Olivier Père

Trilogie Bill Douglas

UFO sort cette semaine, pour la première fois en version intégrale restaurée en France, la trilogie de Bill Douglas : une des plus belles choses qu’on puisse voir sur un écran en ce moment, sans aucun doute la grande révélation de l’été pour la plupart des spectateurs et cinéphiles français qui ne connaissaient pas encore le travail Bill Douglas. Il est vrai que ce cinéaste écossais ne jouit pas ici de la même notoriété qu’au Royaume-Uni où il est considéré, à juste titre, comme l’un des plus grands. Sa disparition précoce, à l’âge de 57 ans, a contribué à le laisser dans l’oubli et à marginaliser ses quelques courts et longs métrages. Son œuvre maîtresse est donc cette trilogie en noir et blanc consacrée à son enfance, constituée de trois courts films : My Childhood (1972, 48 minutes), My Ain Folk (1973, 55 minutes), My Way Home (1975, 72 minutes), véritables joyaux cinématographiques à des années lumières de tout le cinéma britannique contemporain.

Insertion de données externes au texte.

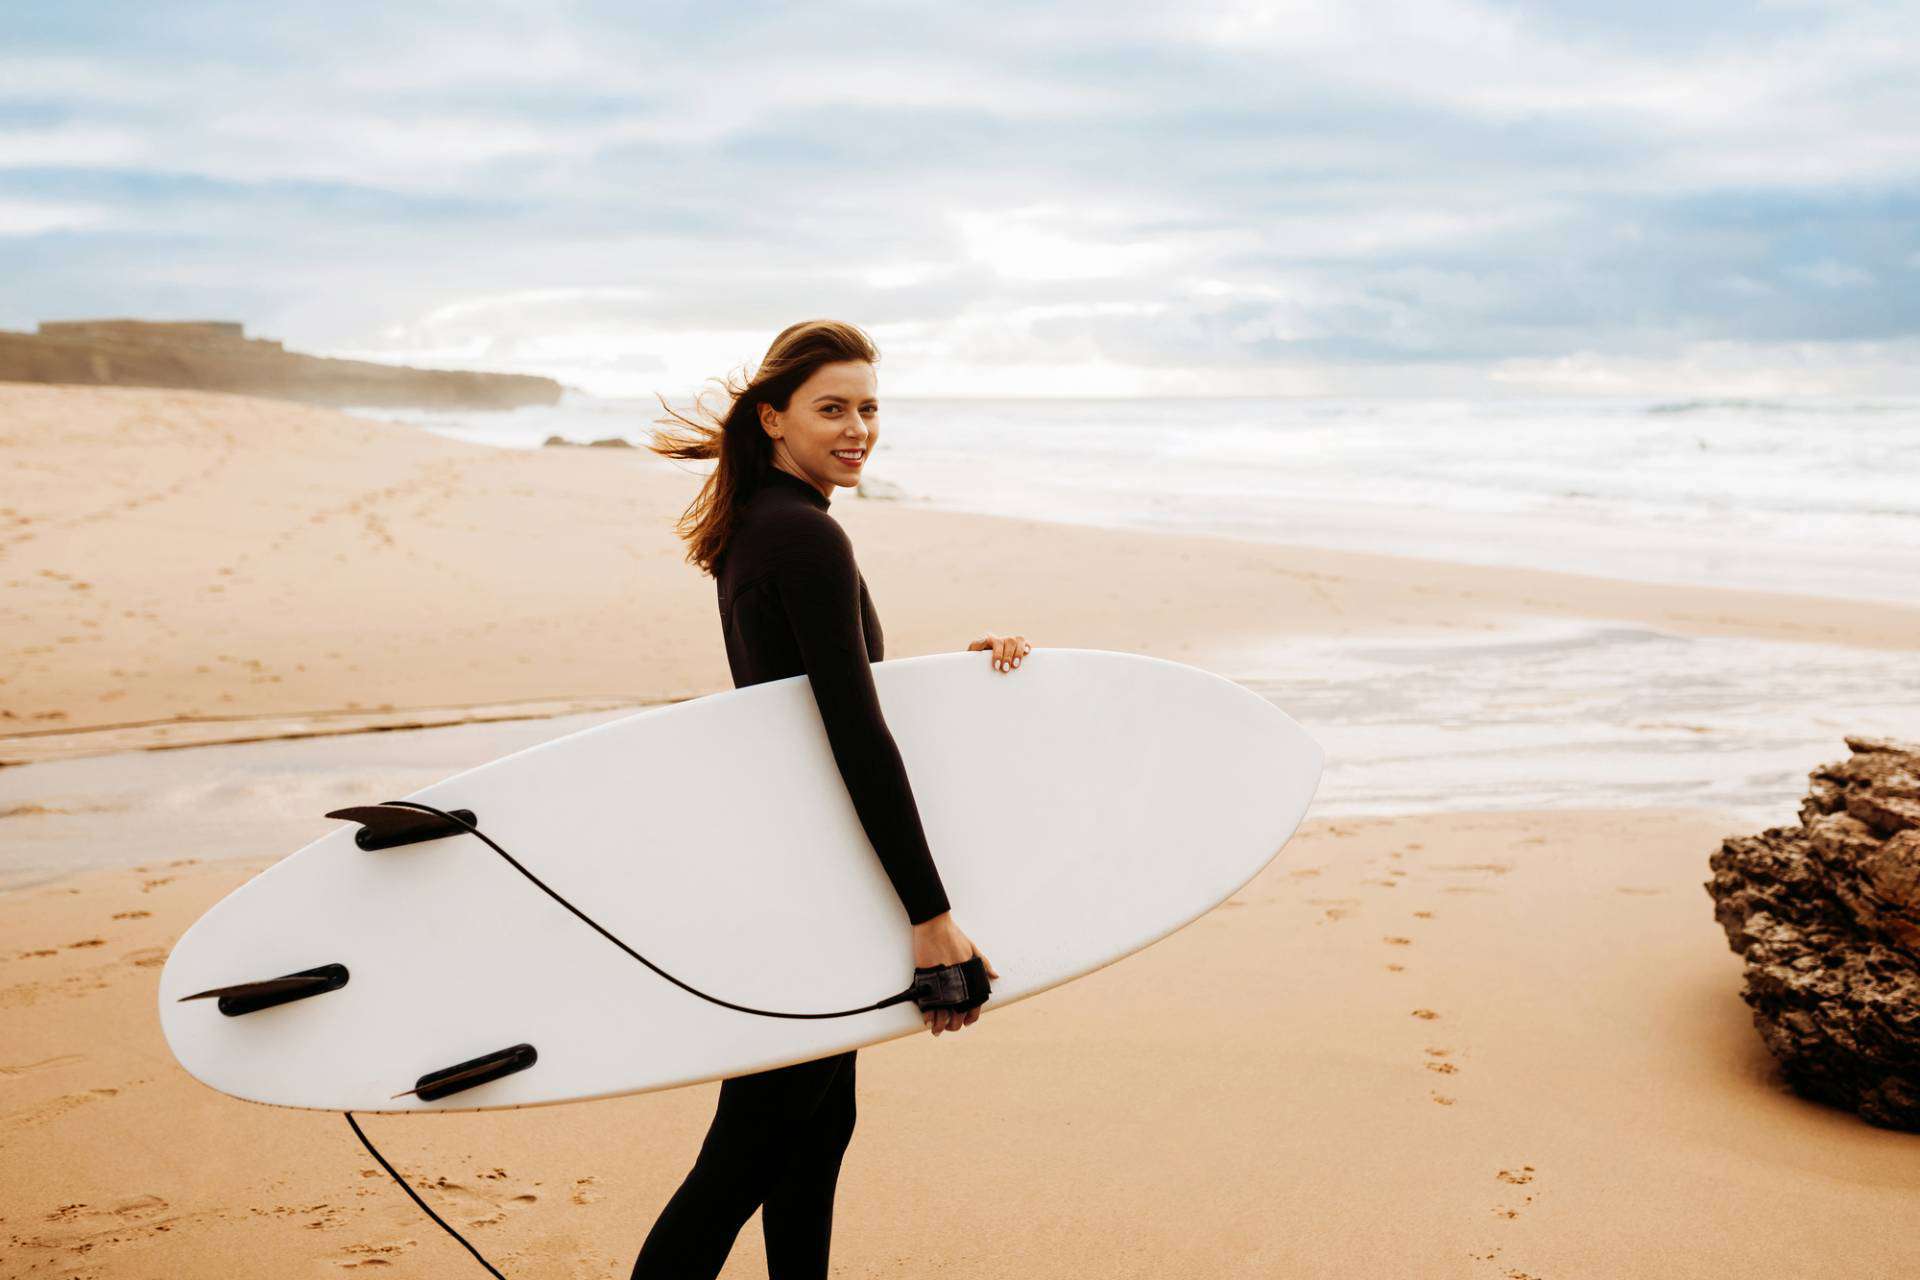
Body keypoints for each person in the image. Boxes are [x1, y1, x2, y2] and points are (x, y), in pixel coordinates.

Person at [634, 319, 1027, 1279]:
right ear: (773, 420)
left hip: (799, 867)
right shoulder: (803, 536)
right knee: (748, 1157)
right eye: (832, 409)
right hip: (811, 883)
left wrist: (956, 687)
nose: (858, 427)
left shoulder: (764, 527)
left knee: (812, 1138)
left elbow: (825, 696)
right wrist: (930, 916)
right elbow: (852, 734)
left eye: (869, 408)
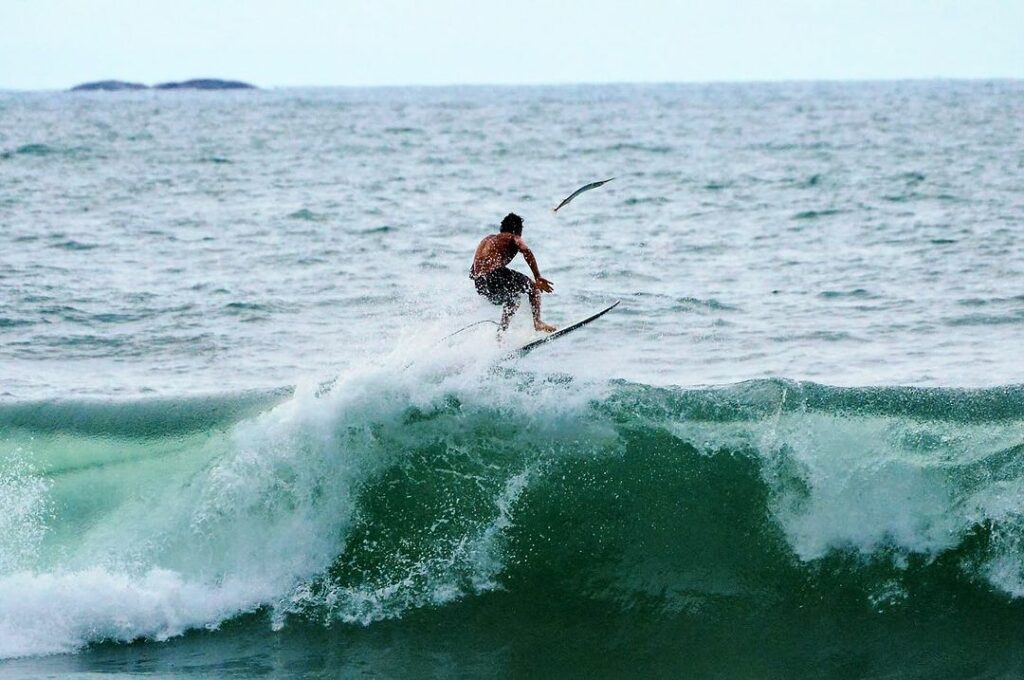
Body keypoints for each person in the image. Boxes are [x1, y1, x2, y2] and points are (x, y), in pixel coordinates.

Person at [470, 213, 556, 334]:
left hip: (480, 284)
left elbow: (473, 270)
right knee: (533, 287)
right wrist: (537, 276)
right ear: (517, 230)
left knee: (513, 299)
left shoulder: (487, 240)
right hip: (495, 275)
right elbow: (526, 251)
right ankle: (537, 322)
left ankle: (501, 333)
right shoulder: (512, 237)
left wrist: (485, 279)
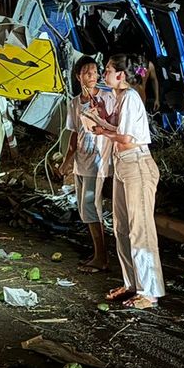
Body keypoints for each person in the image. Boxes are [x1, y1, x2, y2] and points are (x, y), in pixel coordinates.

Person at [94, 53, 164, 310]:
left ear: (121, 75)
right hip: (123, 165)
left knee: (140, 229)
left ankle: (150, 291)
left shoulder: (132, 97)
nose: (104, 75)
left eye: (108, 70)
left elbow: (127, 138)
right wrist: (102, 118)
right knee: (122, 227)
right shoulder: (119, 97)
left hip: (137, 164)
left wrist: (103, 130)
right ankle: (132, 283)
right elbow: (117, 127)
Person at [55, 56, 115, 273]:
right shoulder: (74, 103)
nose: (94, 77)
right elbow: (74, 134)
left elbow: (116, 126)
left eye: (96, 72)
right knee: (85, 208)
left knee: (91, 206)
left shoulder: (108, 98)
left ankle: (102, 257)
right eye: (88, 73)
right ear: (78, 75)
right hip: (82, 160)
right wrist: (67, 162)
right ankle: (98, 253)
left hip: (98, 161)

Bill Douglas puise dans ses souvenirs de petit garçon livré à lui-même dans une petite ville minière d’Ecosse au lendemain de la guerre. Vivant dans une misère noire avec son frère aîné et leur vieille grand-mère, Jamie (double fictionnel de Bill Douglas), âgé de huit ans, est dans une recherche désespéré d’amour et d’affection, qu’il trouve auprès d’un prisonnier de guerre allemand qui travaille dans les champs mais l’abandonnera à son tour, après ses vrais parents.

Dans le deuxième film, la grand-mère maternelle meurt et les deux enfants se retrouvent à l’orphelinat, puis chez leur grand-mère paternelle, une femme cruelle et sans aucune tendresse pour le petit Jamie. Dans le troisième film Jamie est un adolescent, puis un jeune homme. Toujours solitaire et malheureux, il se lie d’amitié avec un autre garçon à l’occasion de son service militaire effectué dans le désert égyptien, et parvient enfin à s’extraire, petit à petit, de sa carapace de tristesse. Pour commencer à vivre, et pas seulement survivre.

On devine que tout est vrai – ou presque – dans ce que raconte Bill Douglas, qui a exorcisé ses pénibles débuts dans l’existence, abandonné par sa mère, maltraité par ses tuteurs, dans un univers hostile et dur où la vie d’un enfant ne vaut guère mieux que celle d’un chien.

My Way Home

Douglas filme avec la même précision les moments les plus tragiques de son enfance, les traumatismes fondateurs, et les détails insignifiants arrachés à l’oubli. Son évocation de son enfance, sans rien masquer de la misère qui l’a vu naître, passe par un étonnant travail de stylisation, loin du réalisme ou du documentaire. Bill Douglas enfant se réfugiait dès qu’il le pouvait dans les salles obscures pour échapper quelques heures à sa terrible condition et rêver devant les films en Technicolor. Au tout début de My Ain Folk il y a ce plan saisissant, parce que très bref et totalement inattendu, d’un extrait en couleur d’un film avec le chien Lassie que Jamie est en train de voir au cinéma, alors que la trilogie est tournée en noir et blanc. C’est donc par le prisme du cinéma (et aussi de la littérature, références à Dickens obligent), ses effets et ses artifices, que Douglas revit son enfance. Avec le noir et blanc, la composition des plans, souvent fixes, brefs et cadrés avec minutie, Bill Douglas élabore une esthétique très particulière qui retrouve la pureté des chefs-d’œuvre du muet sans vraiment les imiter, notamment en ce qui concerne l’utilisation parcimonieuse du son et des dialogues. Du vrai, et du très beau cinéma de poésie.